Penang's fruit juices and lassis are beyond anything I've ever had before. Earlier in the day I ordered an orange juice, took one sip and immediately asked for another. At lunch my mango lassi tasted as though it had been made from an entire, perfectly ripe mango. So this evening what drew me from my room was the thought of something to drink. None of the stalls I passed had a blender and the restaurants boasted either coffee or Carlsberg. I was a little surprised to realize that I didn't want a beer and kept on searching.

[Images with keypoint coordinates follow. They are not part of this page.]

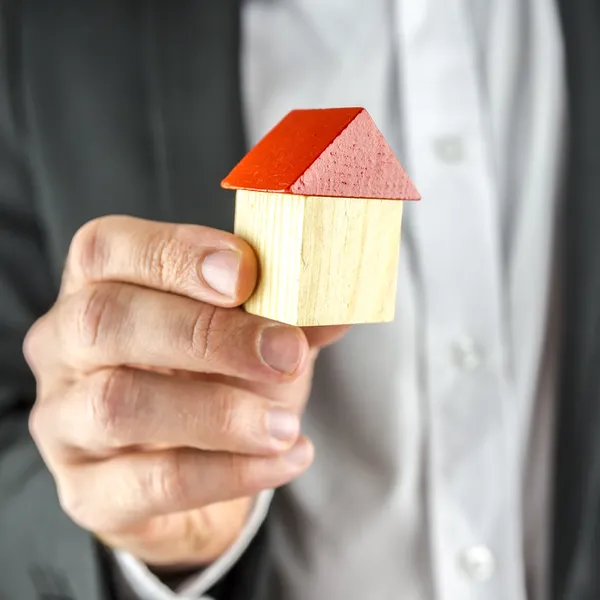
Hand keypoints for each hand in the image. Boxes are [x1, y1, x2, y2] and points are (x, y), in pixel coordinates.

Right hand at [24, 216, 345, 567]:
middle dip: (206, 335)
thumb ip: (286, 314)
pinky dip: (229, 472)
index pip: (107, 248)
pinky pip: (150, 482)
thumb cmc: (217, 378)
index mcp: (97, 287)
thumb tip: (336, 306)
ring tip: (287, 423)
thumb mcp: (253, 333)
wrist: (197, 467)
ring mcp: (63, 421)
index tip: (246, 275)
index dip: (175, 255)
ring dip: (219, 412)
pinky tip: (285, 459)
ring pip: (119, 405)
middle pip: (105, 320)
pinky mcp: (85, 491)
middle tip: (283, 354)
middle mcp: (63, 346)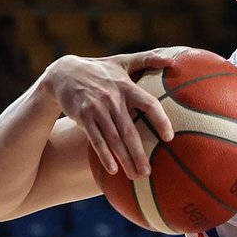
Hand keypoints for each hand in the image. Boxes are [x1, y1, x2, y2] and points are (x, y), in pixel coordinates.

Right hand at [42, 49, 179, 179]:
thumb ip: (147, 60)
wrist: (63, 73)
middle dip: (139, 153)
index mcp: (126, 86)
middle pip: (130, 130)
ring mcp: (97, 108)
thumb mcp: (122, 61)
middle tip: (148, 172)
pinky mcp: (83, 117)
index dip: (160, 120)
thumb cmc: (100, 70)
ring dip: (125, 159)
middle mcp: (112, 98)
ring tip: (135, 176)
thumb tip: (173, 61)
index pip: (148, 104)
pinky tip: (113, 169)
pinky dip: (104, 155)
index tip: (169, 138)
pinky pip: (96, 140)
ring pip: (114, 139)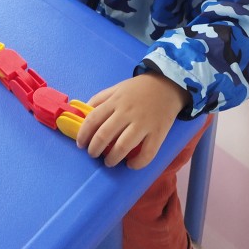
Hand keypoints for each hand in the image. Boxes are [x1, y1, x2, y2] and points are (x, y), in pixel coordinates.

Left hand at [76, 72, 190, 169]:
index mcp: (115, 101)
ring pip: (123, 146)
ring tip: (109, 162)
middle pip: (105, 135)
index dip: (83, 134)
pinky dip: (137, 163)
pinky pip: (147, 153)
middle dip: (94, 149)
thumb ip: (100, 99)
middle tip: (93, 154)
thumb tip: (83, 113)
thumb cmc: (138, 89)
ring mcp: (143, 123)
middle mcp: (127, 112)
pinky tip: (130, 164)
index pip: (93, 119)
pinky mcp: (158, 133)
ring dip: (112, 159)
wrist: (167, 85)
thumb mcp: (116, 88)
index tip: (80, 144)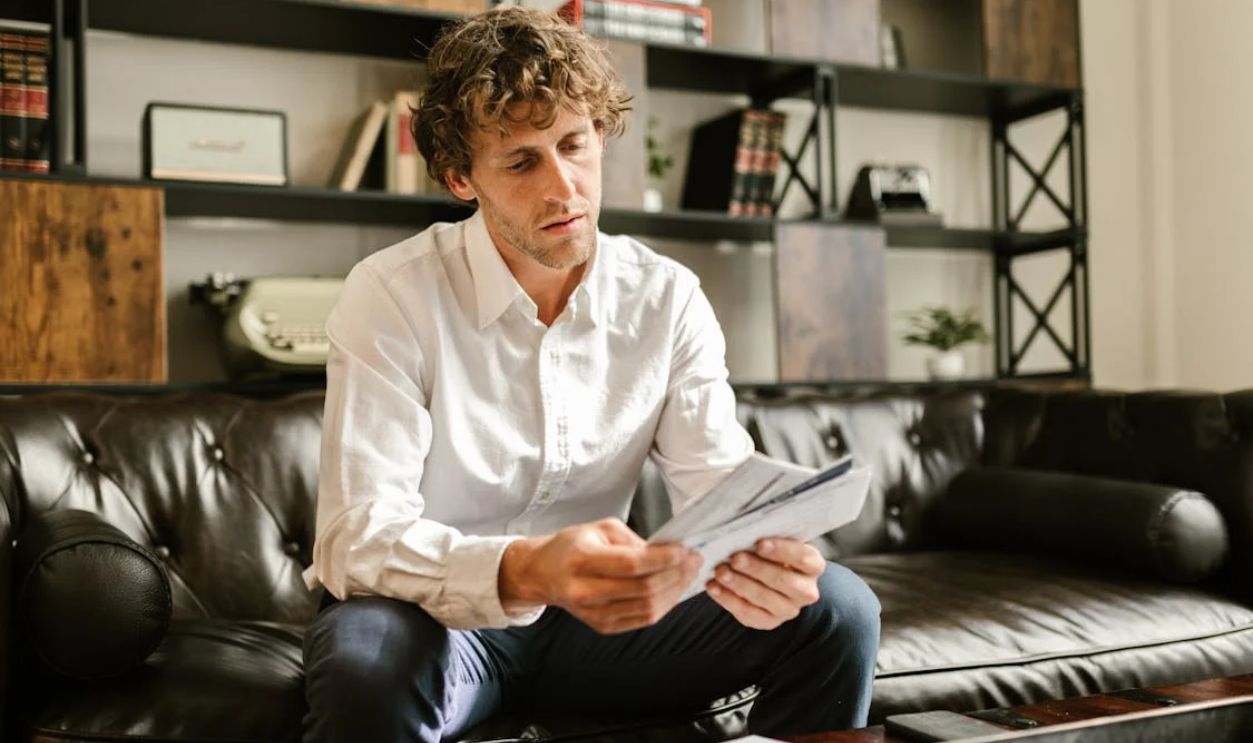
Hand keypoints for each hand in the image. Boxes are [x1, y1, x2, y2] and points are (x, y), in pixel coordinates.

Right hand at [499, 518, 702, 634]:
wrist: (544, 574)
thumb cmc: (573, 546)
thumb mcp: (600, 529)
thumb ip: (634, 541)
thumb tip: (669, 553)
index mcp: (582, 561)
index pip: (632, 564)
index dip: (664, 559)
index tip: (685, 550)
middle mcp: (585, 592)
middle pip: (644, 589)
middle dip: (676, 575)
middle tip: (693, 561)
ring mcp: (593, 614)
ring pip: (648, 609)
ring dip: (675, 592)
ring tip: (688, 575)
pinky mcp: (602, 626)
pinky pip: (643, 620)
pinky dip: (664, 605)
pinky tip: (673, 589)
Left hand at [706, 538, 824, 629]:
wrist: (770, 578)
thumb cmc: (771, 553)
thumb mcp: (776, 541)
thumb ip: (766, 535)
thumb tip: (743, 529)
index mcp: (813, 565)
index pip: (803, 558)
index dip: (781, 550)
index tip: (758, 543)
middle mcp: (805, 591)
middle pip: (783, 580)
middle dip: (756, 568)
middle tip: (734, 558)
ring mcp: (788, 609)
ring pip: (764, 598)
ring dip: (739, 584)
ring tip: (720, 571)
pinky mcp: (768, 622)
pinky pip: (748, 613)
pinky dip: (728, 599)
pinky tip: (713, 587)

Close to my hotel there are a cluster of food stalls and at one of them a man was making chapatti. There were a line of people waiting for him to make theirs and quite a few eating under a tarp near the street, so I figured they had to be good. As I waited, I watched and noticed the woman helping him had a big pot of yellow curry; when it was finally my turn, that was what I ordered.
"This pot?" the man asked in damned near perfect English, "this is mutton head curry. Wouldn't you rather have something else? Here, this one is chicken."

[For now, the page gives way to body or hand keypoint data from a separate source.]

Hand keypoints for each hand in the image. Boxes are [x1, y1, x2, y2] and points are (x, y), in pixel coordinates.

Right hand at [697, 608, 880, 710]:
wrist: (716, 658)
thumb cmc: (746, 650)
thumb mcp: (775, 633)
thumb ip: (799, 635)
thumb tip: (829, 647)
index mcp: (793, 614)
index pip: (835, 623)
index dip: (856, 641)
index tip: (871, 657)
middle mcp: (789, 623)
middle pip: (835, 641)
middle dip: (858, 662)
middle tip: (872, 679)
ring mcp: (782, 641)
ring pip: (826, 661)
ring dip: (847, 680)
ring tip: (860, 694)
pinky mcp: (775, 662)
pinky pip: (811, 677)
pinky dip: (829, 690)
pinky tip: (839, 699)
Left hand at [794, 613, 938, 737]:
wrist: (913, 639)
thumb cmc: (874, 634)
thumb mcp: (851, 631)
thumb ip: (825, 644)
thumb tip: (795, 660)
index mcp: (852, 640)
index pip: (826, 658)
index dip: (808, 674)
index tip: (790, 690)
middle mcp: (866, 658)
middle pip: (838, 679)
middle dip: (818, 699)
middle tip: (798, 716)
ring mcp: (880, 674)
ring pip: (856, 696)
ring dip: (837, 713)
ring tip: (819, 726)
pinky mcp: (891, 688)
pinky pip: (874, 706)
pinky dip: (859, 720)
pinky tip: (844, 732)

Maybe it was because he looked quite a bit like Michael Ondaatje twenty years ago, but I was damned if I was going to change my order, even though my stomach clenched just a little.
"Are you sure?" he asked and I said, "I want to try it. If I don't like it, I won't eat it."
As I watched the woman ladle it out, I felt a little annoyed. Why did he have to tell me? I would have been quite happy to eat in ignorance, as I often had at street stalls in Thailand. Perhaps, I grumbled to myself, this sharing a common language wasn't all it was cracked up to be.
There were four chunks of flesh and bone in the curry, which I thought was overly generous, and a plate of very beautiful rice. I poured a spoonful of curry over the rice and tasted it--so far, so good.
Feeling optimistic, I selected one of the chunks. Little bits of meat were in between bones that looked like part of a very small spine; I extricated some and was happy to discover it tasted like very tender goat. I managed to eat every elusive little scrap, only occasionally encountering a stray bone in my mouth. And when Michael Ondaatje came to see how I was doing, I was able to truthfully tell him it was good. He looked skeptical.
The second piece was a long bone with something along its side that looked--well I could say challenging but it was more like revolting--something with a greenish black color. I put it with the remnants of the small spinal cord and reached for the next. More little bits of meat but some of it looked a bit like tallow and tasted like fat. It also joined the pile of bones rather quickly.
The last chunk was the biggest and when I cut into it, it was gelatinous and an unappealing shade of pink. I tasted it, hoping it would be chewy like cartilage. It wasn't. The softness of it completely defeated me and I asked for my chapatti which at this point tasted like the most comforting and delicious thing I had ever eaten. I tore off bits and used it to scoop up my rice and curry without any cranial delicacies. If nothing else, I consoled myself, at least I can practice my using no tableware skills.
A flower stall across the way glowed on the dark street with garlands of marigolds and roses and orchids and jasmine. I watched men fashion loops of flowers and tried to make my mouth forget the texture of the gelatinous bit. It was orb-shaped and I remembered my friend Thanegi talking about goat's head and how she always ate the eye. I hoped I hadn't eaten part of an eye.
The rain that had been hovering over the city had burst when I was half-way through my meal and now was dripping through holes in the plastic tarp and bouncing back up when it hit the street. A coffee server was now using only one hand because the other held his umbrella. I paid and ran to my hotel, hearing the call to prayer from the nearby mosque and praying that Michael Ondaatje would think my pile of untouched mutton head was due to the raindrops dripping on my food and not because I am in fact a gustatory wuss.